▶ [How to complete this task]
Keep each line of the material that includes "assign", and leave out the rest.

▶ [Records to process]
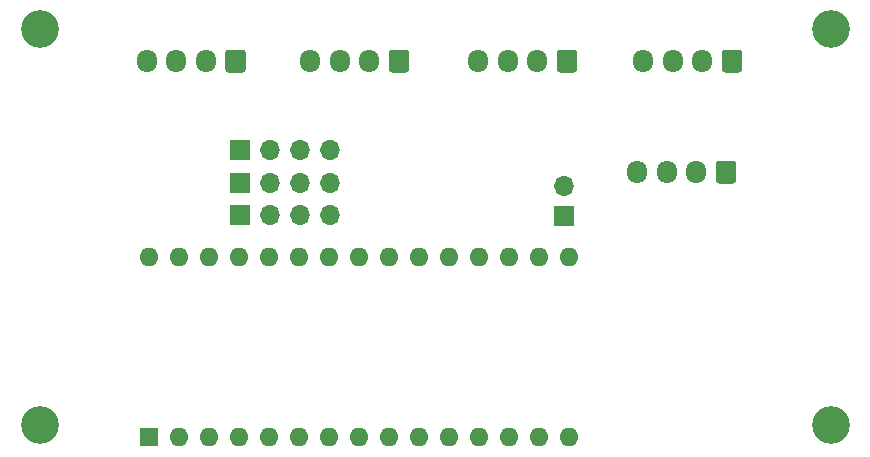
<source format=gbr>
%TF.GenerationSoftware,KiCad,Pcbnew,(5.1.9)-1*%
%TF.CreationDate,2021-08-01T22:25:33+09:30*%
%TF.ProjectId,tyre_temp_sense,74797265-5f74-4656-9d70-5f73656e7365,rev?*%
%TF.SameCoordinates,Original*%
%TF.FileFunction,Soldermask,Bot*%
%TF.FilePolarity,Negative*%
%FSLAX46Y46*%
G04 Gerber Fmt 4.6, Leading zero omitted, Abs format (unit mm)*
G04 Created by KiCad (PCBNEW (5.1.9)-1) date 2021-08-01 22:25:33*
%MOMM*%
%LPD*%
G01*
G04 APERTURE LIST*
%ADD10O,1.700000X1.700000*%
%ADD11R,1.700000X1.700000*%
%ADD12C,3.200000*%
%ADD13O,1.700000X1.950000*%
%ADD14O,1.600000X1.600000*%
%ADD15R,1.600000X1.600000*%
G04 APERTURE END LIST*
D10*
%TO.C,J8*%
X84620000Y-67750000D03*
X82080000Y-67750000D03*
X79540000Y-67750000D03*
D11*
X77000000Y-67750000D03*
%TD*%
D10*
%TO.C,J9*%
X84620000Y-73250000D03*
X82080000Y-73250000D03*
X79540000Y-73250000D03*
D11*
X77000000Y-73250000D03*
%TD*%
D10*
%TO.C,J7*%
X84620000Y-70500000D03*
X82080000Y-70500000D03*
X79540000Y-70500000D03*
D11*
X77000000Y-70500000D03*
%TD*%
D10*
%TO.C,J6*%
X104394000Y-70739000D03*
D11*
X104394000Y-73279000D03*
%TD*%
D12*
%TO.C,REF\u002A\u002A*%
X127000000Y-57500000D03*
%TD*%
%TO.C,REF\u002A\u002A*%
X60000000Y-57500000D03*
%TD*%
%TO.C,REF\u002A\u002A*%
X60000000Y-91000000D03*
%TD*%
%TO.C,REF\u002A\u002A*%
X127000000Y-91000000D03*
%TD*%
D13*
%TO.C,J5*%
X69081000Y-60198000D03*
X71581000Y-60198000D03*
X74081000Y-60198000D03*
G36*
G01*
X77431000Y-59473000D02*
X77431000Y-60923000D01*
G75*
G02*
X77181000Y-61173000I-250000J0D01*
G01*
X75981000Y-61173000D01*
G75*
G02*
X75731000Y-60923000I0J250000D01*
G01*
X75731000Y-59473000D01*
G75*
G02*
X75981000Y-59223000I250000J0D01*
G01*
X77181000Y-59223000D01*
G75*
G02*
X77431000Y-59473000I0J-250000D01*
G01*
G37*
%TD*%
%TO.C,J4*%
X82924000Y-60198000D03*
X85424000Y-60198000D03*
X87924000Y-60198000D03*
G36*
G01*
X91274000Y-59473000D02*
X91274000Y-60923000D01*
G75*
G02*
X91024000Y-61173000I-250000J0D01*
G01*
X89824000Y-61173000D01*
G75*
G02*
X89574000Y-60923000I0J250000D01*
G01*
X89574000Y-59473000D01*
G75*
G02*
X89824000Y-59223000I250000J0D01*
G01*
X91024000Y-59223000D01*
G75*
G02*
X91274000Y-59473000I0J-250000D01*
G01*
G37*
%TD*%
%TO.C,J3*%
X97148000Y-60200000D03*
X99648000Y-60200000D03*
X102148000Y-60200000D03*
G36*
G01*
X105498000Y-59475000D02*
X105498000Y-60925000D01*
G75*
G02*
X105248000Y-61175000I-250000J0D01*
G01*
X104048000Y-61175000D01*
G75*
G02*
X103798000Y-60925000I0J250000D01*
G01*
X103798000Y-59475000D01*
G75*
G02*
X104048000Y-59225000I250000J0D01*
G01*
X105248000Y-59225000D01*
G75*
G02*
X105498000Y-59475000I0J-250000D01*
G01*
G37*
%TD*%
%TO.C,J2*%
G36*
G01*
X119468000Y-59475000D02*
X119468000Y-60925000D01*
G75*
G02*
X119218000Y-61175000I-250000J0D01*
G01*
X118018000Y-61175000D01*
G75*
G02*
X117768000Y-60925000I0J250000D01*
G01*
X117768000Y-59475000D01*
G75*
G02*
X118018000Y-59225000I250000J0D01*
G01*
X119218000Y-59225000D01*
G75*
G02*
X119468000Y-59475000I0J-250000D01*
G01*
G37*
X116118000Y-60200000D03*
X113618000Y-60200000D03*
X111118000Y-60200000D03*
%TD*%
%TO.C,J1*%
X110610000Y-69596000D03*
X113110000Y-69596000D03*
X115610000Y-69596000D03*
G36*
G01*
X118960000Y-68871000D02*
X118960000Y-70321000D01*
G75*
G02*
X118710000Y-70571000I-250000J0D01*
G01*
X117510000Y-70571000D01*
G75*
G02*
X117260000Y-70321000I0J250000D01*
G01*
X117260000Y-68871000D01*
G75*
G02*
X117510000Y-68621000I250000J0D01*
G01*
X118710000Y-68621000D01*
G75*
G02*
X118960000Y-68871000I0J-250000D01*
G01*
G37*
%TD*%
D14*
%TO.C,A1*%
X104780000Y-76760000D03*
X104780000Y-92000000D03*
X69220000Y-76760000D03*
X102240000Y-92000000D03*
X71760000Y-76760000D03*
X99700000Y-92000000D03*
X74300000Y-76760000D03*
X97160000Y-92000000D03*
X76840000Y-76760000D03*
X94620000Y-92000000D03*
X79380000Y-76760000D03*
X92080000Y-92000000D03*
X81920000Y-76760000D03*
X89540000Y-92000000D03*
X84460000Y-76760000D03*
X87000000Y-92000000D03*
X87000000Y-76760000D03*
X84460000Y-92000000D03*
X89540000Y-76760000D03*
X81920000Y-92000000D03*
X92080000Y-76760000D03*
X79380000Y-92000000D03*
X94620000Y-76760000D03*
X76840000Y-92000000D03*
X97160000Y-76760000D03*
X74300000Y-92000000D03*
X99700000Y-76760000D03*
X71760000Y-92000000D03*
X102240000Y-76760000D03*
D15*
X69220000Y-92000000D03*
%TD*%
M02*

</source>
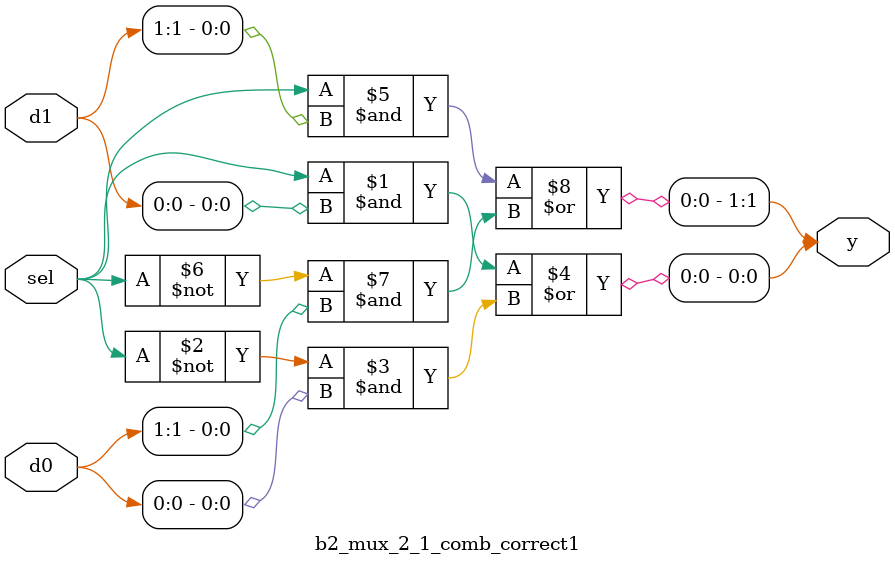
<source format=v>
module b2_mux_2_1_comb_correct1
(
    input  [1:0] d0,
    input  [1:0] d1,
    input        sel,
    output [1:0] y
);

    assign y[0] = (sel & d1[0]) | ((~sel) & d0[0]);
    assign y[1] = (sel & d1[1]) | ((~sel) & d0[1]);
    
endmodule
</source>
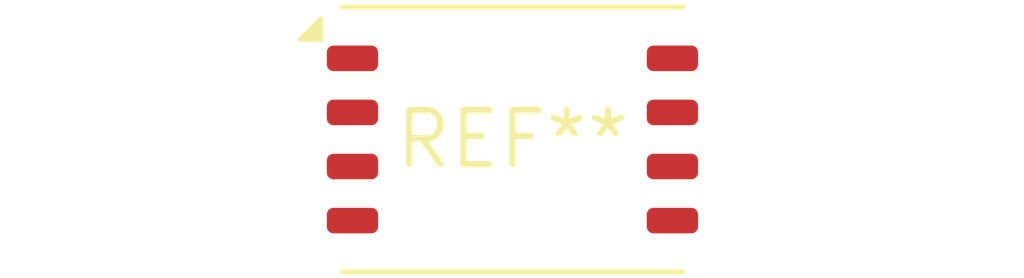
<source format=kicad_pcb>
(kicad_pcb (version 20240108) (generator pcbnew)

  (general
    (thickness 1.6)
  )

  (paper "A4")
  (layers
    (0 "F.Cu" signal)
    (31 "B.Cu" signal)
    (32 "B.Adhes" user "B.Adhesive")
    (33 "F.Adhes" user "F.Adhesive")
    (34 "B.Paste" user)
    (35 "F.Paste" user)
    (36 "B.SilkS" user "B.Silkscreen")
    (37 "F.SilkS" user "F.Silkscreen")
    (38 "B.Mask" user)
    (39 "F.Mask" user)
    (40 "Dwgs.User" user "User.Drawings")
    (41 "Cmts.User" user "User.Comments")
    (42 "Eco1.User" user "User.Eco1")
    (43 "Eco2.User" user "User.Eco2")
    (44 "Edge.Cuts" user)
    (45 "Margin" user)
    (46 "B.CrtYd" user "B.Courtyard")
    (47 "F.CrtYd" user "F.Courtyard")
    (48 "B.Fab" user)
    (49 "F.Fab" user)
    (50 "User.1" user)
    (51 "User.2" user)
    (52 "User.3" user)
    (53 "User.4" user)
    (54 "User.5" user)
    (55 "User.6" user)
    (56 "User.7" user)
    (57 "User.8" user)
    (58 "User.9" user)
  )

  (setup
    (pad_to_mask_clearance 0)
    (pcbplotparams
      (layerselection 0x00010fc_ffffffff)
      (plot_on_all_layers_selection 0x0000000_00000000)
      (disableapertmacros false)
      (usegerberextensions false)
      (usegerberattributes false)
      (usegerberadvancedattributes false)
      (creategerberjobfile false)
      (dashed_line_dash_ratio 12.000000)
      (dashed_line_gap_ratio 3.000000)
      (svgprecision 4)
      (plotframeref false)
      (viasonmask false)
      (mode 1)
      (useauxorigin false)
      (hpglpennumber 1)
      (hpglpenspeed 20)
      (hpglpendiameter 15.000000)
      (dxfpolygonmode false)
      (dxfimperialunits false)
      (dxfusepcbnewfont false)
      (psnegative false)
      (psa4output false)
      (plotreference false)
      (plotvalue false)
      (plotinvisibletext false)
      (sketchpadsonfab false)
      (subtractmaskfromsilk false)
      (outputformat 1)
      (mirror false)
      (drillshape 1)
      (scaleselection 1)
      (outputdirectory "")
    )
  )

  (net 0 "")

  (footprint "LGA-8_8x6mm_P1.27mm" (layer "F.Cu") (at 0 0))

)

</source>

▶ [Your solution]
    assign y[0] = (sel & d1[0]) | ((~sel) & d0[0]);
    assign y[1] = (sel & d1[1]) | ((~sel) & d0[1]);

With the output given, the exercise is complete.